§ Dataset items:
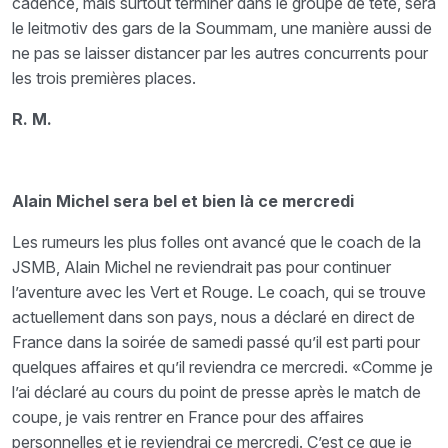
cadence, mais surtout terminer dans le groupe de tête, sera
le leitmotiv des gars de la Soummam, une manière aussi de
ne pas se laisser distancer par les autres concurrents pour
les trois premières places.
R. M.
Alain Michel sera bel et bien là ce mercredi
Les rumeurs les plus folles ont avancé que le coach de la
JSMB, Alain Michel ne reviendrait pas pour continuer
l’aventure avec les Vert et Rouge. Le coach, qui se trouve
actuellement dans son pays, nous a déclaré en direct de
France dans la soirée de samedi passé qu’il est parti pour
quelques affaires et qu’il reviendra ce mercredi. «Comme je
l’ai déclaré au cours du point de presse après le match de
coupe, je vais rentrer en France pour des affaires
personnelles et je reviendrai ce mercredi. C’est ce que je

§ Instructions to follow:
Show all lines above that contain "pour".

§ Task response:
ne pas se laisser distancer par les autres concurrents pour
JSMB, Alain Michel ne reviendrait pas pour continuer
France dans la soirée de samedi passé qu’il est parti pour
coupe, je vais rentrer en France pour des affaires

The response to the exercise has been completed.